**Passage to read:**
A PENNY FOR YOUR THOUGHTS

February 23, 2024

A penny for your thoughts

The idiom “a penny for your thoughts” can be traced back to Lord Chancellor Sir Thomas More (1478-1535) who first mentioned it in “The Four Last Things,” an unfinished work written circa 1535 and published after his death:

 

As it often happeth that the very face sheweth the mind walking a pilgrimage, in such wise that, not without some note and reproach of such vagrant mind, other folk suddenly say to them, ‘A penny for your thought.’

Thomas More, a devout Catholic who resisted the Protestant Reformation in England and who was eventually beheaded (and subsequently canonized), intended to imply that when a person seems lost in thought or distracted, it was fitting to offer them a penny if they would explain themselves or unpack their burden on you.  Almost half a millennium later, that phrase is still popular.

There are other sayings involving pennies.  For example, “in for a penny, in for a pound,” “a penny saved is a penny earned” or “penny-wise, pound-foolish.” But this post is not about pennies, but rather about thoughts.  My thoughts. Your thoughts.

We have hundreds, perhaps thousands of thoughts a day, according to some sources.  Regardless, research from Harvard University notes that almost half of our thoughts (47%) are concerned with things that are nothappening to us, and frankly may never happen at all.  Researchers Matthew Killingsworth and Daniel Gilbert write. “The ability to think about what is not happening is a cognitive achievement that comes at an emotional cost.”  They add (ibid.)

“Unlike other animals, humans spend a lot of time thinking about what isn’t going on around them: contemplating events that happened in the past, might happen in the future, or may never happen at all. Indeed, mind-wandering appears to be the human brain’s default mode of operation.”

But then, who knows what our dog or cat is thinking as it stares out the living room window for hours each day?  Is it thinking about dinner?  A rabbit?  Maybe, it is working a problem in regression analysis?  Or just in some TM state?  Or nothing at all?

So, the normal mind tends to wander if left unchecked.  I know this for a fact from my prayer life.  Unrelated thoughts tend to creap in when I’m trying to commune with God.  The Harvard researchers found a correlation between a person’s happiness and the degree to which their mind wanders.  But which of these two is the chicken and which is the egg?  They discovered that:

Time-lag analyses conducted by the researchers suggested that their subjects’ mind-wandering was generally the cause, not the consequence, of their unhappiness.”

**Data:**
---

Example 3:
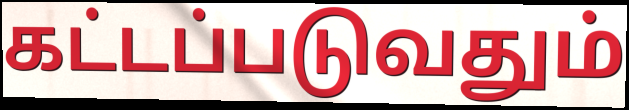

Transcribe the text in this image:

கட்டப்படுவதும்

**Set task 1:** From the post about the phrase "a penny for your thoughts," list the other sayings involving pennies that it gives as examples.
**Set task 2:** Write a continuation of the post about the phrase "a penny for your thoughts," starting right after its final sentence.
Nothing asked here has anything to do with the data.

**Final result 1:**
- "in for a penny, in for a pound"
- "a penny saved is a penny earned"
- "penny-wise, pound-foolish"

**Final result 2:**
So then, what sorts of things do we think about when we’re stressed out, or trying to focus on our homework, or while sitting in the doctor’s office?  Or driving our car?  Medium lists five different areas:

  1. Worries and concerns.  These thoughts deal with our job, our relationships, possibly our health.
  2. Planning and problem solving.  This is pretty much self-explanatory.  We have situations in our lives that require reflection, or complicated matters that must be analyzed.
  3. Memories and reflection.  Often, we relive happy—and perhaps not so happy—experiences.  We consider or reconsider choices that we’ve made.
  4. Fantasies and daydreams.  This includes sexual fantasies, and thoughts about winning the lottery, perhaps.  I often enter the Home and Gardens Television (HGTV) dream house sweepstakes.  They run for several months several times a year after which someone is chosen to win the currently featured house, whether it is in Stowe, Vermont; Key Largo, Florida; or Vail, Colorado.  I try to picture myself and Deena walking through the house, wondering what winning it might mean to our future.
  5. Social interactions.  Here, we consider friends and family and other relationships, perhaps with colleagues.  How does everyone get along at work?  Do we have a tyrant for a boss?  How can we improve our performance as a team, etc.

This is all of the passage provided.